Stored data:
________________________
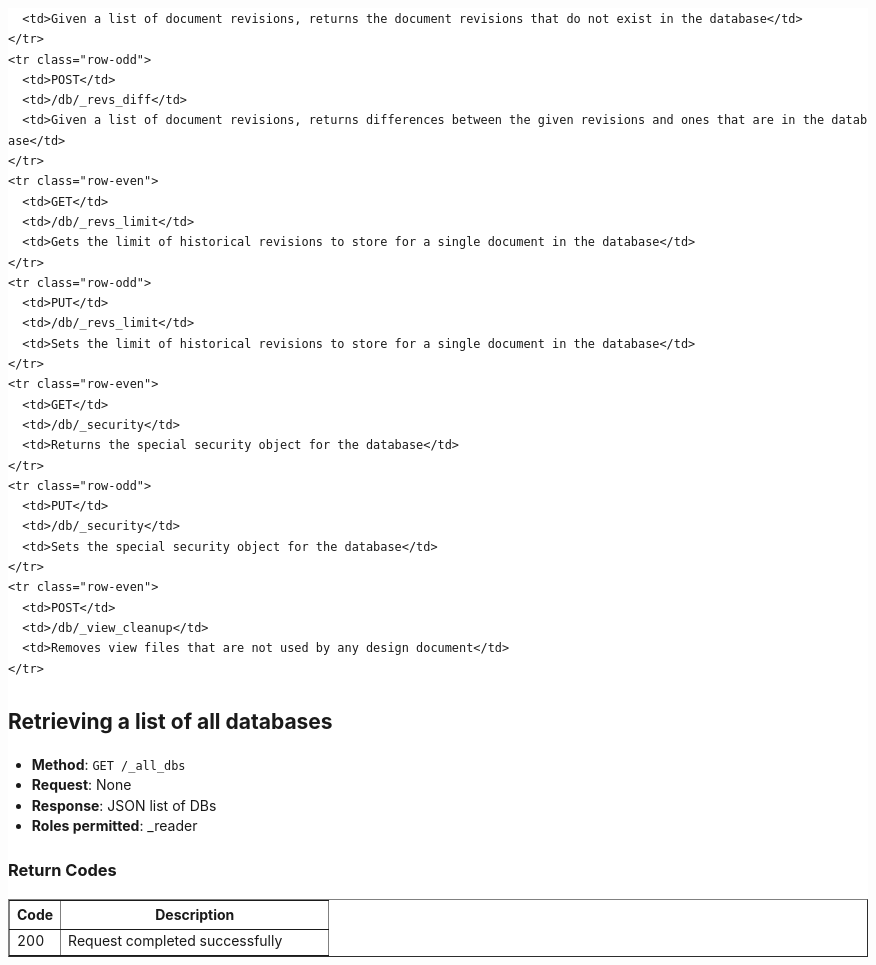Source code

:       <td>Given a list of document revisions, returns the document revisions that do not exist in the database</td>
    </tr>
    <tr class="row-odd">
      <td>POST</td>
      <td>/db/_revs_diff</td>
      <td>Given a list of document revisions, returns differences between the given revisions and ones that are in the database</td>
    </tr>
    <tr class="row-even">
      <td>GET</td>
      <td>/db/_revs_limit</td>
      <td>Gets the limit of historical revisions to store for a single document in the database</td>
    </tr>
    <tr class="row-odd">
      <td>PUT</td>
      <td>/db/_revs_limit</td>
      <td>Sets the limit of historical revisions to store for a single document in the database</td>
    </tr>
    <tr class="row-even">
      <td>GET</td>
      <td>/db/_security</td>
      <td>Returns the special security object for the database</td>
    </tr>
    <tr class="row-odd">
      <td>PUT</td>
      <td>/db/_security</td>
      <td>Sets the special security object for the database</td>
    </tr>
    <tr class="row-even">
      <td>POST</td>
      <td>/db/_view_cleanup</td>
      <td>Removes view files that are not used by any design document</td>
    </tr>
  </tbody>
</table>

Retrieving a list of all databases
----------------------------------

-   **Method**: `GET /_all_dbs`
-   **Request**: None
-   **Response**: JSON list of DBs
-   **Roles permitted**: \_reader

### Return Codes

<table border="1" class="docutils">
  <colgroup>
    <col width="16%">
    <col width="84%">
  </colgroup>
  <thead valign="bottom">
    <tr class="row-odd">
      <th class="head">Code</th>
      <th class="head">Description</th>
    </tr>
  </thead>
  <tbody valign="top">
    <tr class="row-even">
      <td>200</td>
      <td>Request completed successfully</td>
    </tr>
  </tbody>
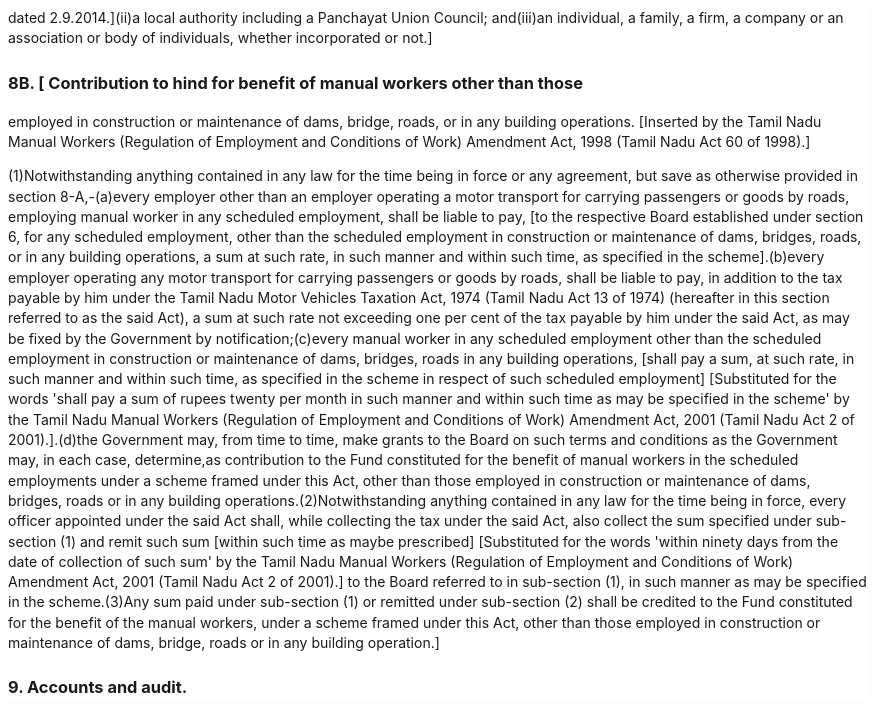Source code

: dated 2.9.2014.](ii)a local authority including a Panchayat Union Council;
and(iii)an individual, a family, a firm, a company or an association or body
of individuals, whether incorporated or not.]

### 8B. [ Contribution to hind for benefit of manual workers other than those
employed in construction or maintenance of dams, bridge, roads, or in any
building operations. [Inserted by the Tamil Nadu Manual Workers (Regulation of
Employment and Conditions of Work) Amendment Act, 1998 (Tamil Nadu Act 60 of
1998).]

(1)Notwithstanding anything contained in any law for the time being in force
or any agreement, but save as otherwise provided in section 8-A,-(a)every
employer other than an employer operating a motor transport for carrying
passengers or goods by roads, employing manual worker in any scheduled
employment, shall be liable to pay, [to the respective Board established under
section 6, for any scheduled employment, other than the scheduled employment
in construction or maintenance of dams, bridges, roads, or in any building
operations, a sum at such rate, in such manner and within such time, as
specified in the scheme].(b)every employer operating any motor transport for
carrying passengers or goods by roads, shall be liable to pay, in addition to
the tax payable by him under the Tamil Nadu Motor Vehicles Taxation Act, 1974
(Tamil Nadu Act 13 of 1974) (hereafter in this section referred to as the said
Act), a sum at such rate not exceeding one per cent of the tax payable by him
under the said Act, as may be fixed by the Government by notification;(c)every
manual worker in any scheduled employment other than the scheduled employment
in construction or maintenance of dams, bridges, roads in any building
operations, [shall pay a sum, at such rate, in such manner and within such
time, as specified in the scheme in respect of such scheduled employment]
[Substituted for the words 'shall pay a sum of rupees twenty per month in such
manner and within such time as may be specified in the scheme' by the Tamil
Nadu Manual Workers (Regulation of Employment and Conditions of Work)
Amendment Act, 2001 (Tamil Nadu Act 2 of 2001).].(d)the Government may, from
time to time, make grants to the Board on such terms and conditions as the
Government may, in each case, determine,as contribution to the Fund
constituted for the benefit of manual workers in the scheduled employments
under a scheme framed under this Act, other than those employed in
construction or maintenance of dams, bridges, roads or in any building
operations.(2)Notwithstanding anything contained in any law for the time being
in force, every officer appointed under the said Act shall, while collecting
the tax under the said Act, also collect the sum specified under sub-section
(1) and remit such sum [within such time as maybe prescribed] [Substituted for
the words 'within ninety days from the date of collection of such sum' by the
Tamil Nadu Manual Workers (Regulation of Employment and Conditions of Work)
Amendment Act, 2001 (Tamil Nadu Act 2 of 2001).] to the Board referred to in
sub-section (1), in such manner as may be specified in the scheme.(3)Any sum
paid under sub-section (1) or remitted under sub-section (2) shall be credited
to the Fund constituted for the benefit of the manual workers, under a scheme
framed under this Act, other than those employed in construction or
maintenance of dams, bridge, roads or in any building operation.]

### 9. Accounts and audit.
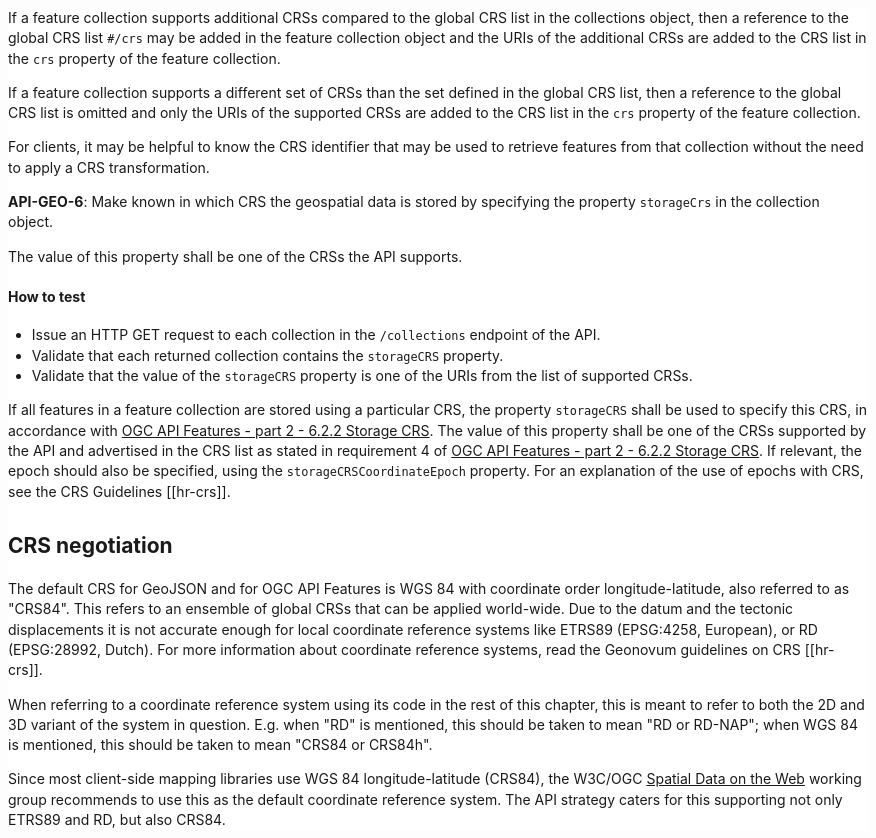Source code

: If a feature collection supports additional CRSs compared to the global CRS list in the collections object, then a reference to the global CRS list `#/crs` may be added in the feature collection object and the URIs of the additional CRSs are added to the CRS list in the `crs` property of the feature collection.

If a feature collection supports a different set of CRSs than the set defined in the global CRS list, then a reference to the global CRS list is omitted and only the URIs of the supported CRSs are added to the CRS list in the `crs` property of the feature collection.

For clients, it may be helpful to know the CRS identifier that may be used to retrieve features from that collection without the need to apply a CRS transformation.

<div class="rule" id="api-geo-6">
  <p class="rulelab"><strong>API-GEO-6</strong>: Make known in which CRS the geospatial data is stored by specifying the property <code>storageCrs</code> in the collection object. </p>
  <p>The value of this property shall be one of the CRSs the API supports.</p> 
  <h4 class="rulelab">How to test</h4>
  <ul>
    <li>Issue an HTTP GET request to each collection in the <code>/collections</code> endpoint of the API.</li>
    <li>Validate that each returned collection contains the <code>storageCRS</code> property.</li>
    <li>Validate that the value of the <code>storageCRS</code> property is one of the URIs from the list of supported CRSs.</li>
  </ul>
</div>

If all features in a feature collection are stored using a particular CRS, the property `storageCRS` shall be used to specify this CRS, in accordance with [OGC API Features - part 2 - 6.2.2 Storage CRS](https://docs.ogc.org/is/18-058/18-058.html#_storage_crs). The value of this property shall be one of the CRSs supported by the API and advertised in the CRS list as stated in requirement 4 of [OGC API Features - part 2 - 6.2.2 Storage CRS](https://docs.ogc.org/is/18-058/18-058.html#_storage_crs). If relevant, the epoch should also be specified, using the `storageCRSCoordinateEpoch` property. For an explanation of the use of epochs with CRS, see the CRS Guidelines [[hr-crs]]. 

## CRS negotiation

The default CRS for GeoJSON and for OGC API Features is WGS 84 with coordinate order longitude-latitude, also referred to as "CRS84". This refers to an ensemble of global CRSs that can be applied world-wide. Due to the datum and the tectonic displacements it is not accurate enough for local coordinate reference systems like ETRS89 (EPSG:4258, European), or RD (EPSG:28992, Dutch). For more information about coordinate reference systems, read the Geonovum guidelines on CRS [[hr-crs]].

<aside class="note" title="Convention">
When referring to a coordinate reference system using its code in the rest of this chapter, this is meant to refer to both the 2D and 3D variant of the system in question. E.g. when "RD" is mentioned, this should be taken to mean "RD or RD-NAP"; when WGS 84 is mentioned, this should be taken to mean "CRS84 or CRS84h". 
</aside>

Since most client-side mapping libraries use WGS 84 longitude-latitude (CRS84), the W3C/OGC [Spatial Data on the Web](https://www.w3.org/2021/sdw/) working group recommends to use this as the default coordinate reference system. The API strategy caters for this supporting not only ETRS89 and RD, but also CRS84.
________________________
- _What the task requires_:
If a line in the records above contains the string "said", copy that line out.

- _Task output_:
(Tamil Nadu Act 13 of 1974) (hereafter in this section referred to as the said
under the said Act, as may be fixed by the Government by notification;(c)every
in force, every officer appointed under the said Act shall, while collecting
the tax under the said Act, also collect the sum specified under sub-section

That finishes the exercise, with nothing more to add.